Another favourite argument I have seen concerning his bishopric is that his name does not appear in the lists of those consecrated by the Bishops of Rome at this period. This ignores the fact that Rome was not the only "authority" at that time, almost all the Diocesan Bishops were consecrating other bishops, appointing and ordaining priests and sending them on various missions. Monasticism was in its infancy, Lerins, near NIce, being the earliest established and recognised community living to a "Rule."
Historically another man, Palladius Patricius was sent by Rome to Ireland, probably to the area now called Leinster and we also know, from other sources, that he took Magnus Sucatus with him. At some point Palladius and Patrick parted company, the latter returning to Gaul shortly before Palladius unexpectedly died. The Gaulish bishops, then busy dealing with the Pelagian heretics in Britannia didn't waste any time and sent the former slave straight back. The evidence suggests that Germanus, Bishop of Auxerre, Lupus of Troyes and the bishop of Paris all had a hand in it. Germanus was the appointed leader of the anti-Pelagian mission, a well documented event.

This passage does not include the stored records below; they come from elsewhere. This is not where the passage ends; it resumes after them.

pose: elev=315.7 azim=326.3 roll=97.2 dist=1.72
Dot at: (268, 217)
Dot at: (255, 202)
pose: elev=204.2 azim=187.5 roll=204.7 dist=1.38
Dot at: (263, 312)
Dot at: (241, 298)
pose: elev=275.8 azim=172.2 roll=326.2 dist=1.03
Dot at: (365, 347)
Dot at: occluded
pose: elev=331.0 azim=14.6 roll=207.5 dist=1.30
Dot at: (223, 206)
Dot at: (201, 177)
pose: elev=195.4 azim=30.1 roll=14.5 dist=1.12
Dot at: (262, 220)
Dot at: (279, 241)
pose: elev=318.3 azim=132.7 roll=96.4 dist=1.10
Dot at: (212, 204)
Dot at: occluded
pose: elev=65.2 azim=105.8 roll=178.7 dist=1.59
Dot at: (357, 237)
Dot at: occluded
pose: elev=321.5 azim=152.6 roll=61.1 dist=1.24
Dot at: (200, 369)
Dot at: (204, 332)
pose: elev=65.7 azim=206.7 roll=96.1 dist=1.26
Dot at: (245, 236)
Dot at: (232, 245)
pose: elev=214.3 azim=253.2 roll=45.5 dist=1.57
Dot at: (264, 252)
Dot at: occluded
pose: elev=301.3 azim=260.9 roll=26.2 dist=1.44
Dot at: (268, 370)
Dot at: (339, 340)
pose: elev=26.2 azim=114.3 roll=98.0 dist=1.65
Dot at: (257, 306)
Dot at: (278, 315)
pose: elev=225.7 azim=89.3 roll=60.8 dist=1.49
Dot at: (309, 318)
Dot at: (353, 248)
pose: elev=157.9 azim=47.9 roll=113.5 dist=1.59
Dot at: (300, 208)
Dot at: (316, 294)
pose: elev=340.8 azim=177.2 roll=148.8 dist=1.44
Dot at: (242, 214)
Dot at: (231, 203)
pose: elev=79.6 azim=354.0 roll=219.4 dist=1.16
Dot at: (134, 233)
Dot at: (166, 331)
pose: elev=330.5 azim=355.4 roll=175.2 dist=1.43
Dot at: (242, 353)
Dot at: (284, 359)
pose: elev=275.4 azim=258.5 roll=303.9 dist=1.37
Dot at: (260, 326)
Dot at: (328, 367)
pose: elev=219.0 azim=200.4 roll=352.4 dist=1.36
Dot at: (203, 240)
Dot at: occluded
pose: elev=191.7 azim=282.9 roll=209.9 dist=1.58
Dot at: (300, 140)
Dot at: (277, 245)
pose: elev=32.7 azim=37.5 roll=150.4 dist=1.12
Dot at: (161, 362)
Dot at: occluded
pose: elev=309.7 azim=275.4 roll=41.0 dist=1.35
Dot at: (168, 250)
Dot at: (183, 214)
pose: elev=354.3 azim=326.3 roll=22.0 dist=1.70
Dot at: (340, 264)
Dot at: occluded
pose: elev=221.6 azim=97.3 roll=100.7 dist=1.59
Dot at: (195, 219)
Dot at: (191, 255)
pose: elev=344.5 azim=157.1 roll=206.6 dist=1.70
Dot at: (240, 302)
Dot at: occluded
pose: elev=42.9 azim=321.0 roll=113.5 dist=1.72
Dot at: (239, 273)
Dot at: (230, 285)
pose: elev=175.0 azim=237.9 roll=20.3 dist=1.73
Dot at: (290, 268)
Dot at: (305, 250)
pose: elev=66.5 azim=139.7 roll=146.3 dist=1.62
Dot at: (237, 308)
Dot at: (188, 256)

What makes Patrick unique is that he never made any exaggerated claims and he never forgot his "sin." His humility and the effort he put into his ministry shine like a light in the darkness to those who look for it. He took his life in his hands returning to his former master's tribal lands. The Law of the Brehon prescribed that an escaped slave must be either returned to his master or killed. So how did Patrick escape that fate?
Quite simply, he described himself as "The Slave of Christ" and when challenged always told the challenger that he "served his Master, his God." There were several attempts on his life and on his person. He survived them all and he was always released when taken into slavery again. 
Rather than trying to "re-interpret" documents and evidence we should look more closely at the life and the man. Here was a man who foreswore everything, life, birthright, comfort and home, to serve God. In his latter years, according to a medical professional who has studied the accounts of his "assistants", he should have been bedridden by his late 50's, yet continued working into his late 70s even though he was probably crippled. Among the things he will have suffered from as a result of his years as a slave, are malnutrition (critical in later life if suffered as a teenager), probably deformity of his legs as a result of being used as a beast of burden and malnutrition, damage to his joints as a result of labour and poor diet in his late puberty, possible infertility, and disease associated with parasites in the bowel. There may well have been other injuries due to abuse, punishment and even sexual abuse. That he survived to a possible age of 76 years is almost miraculous. That he remained steadfast in his faith is indisputable.
I will mark his feast day properly, with an act of worship to God and thanks for the life and example of Magnus Sucatus Patricius, Saint, Bishop, Missionary and exemplary Christian.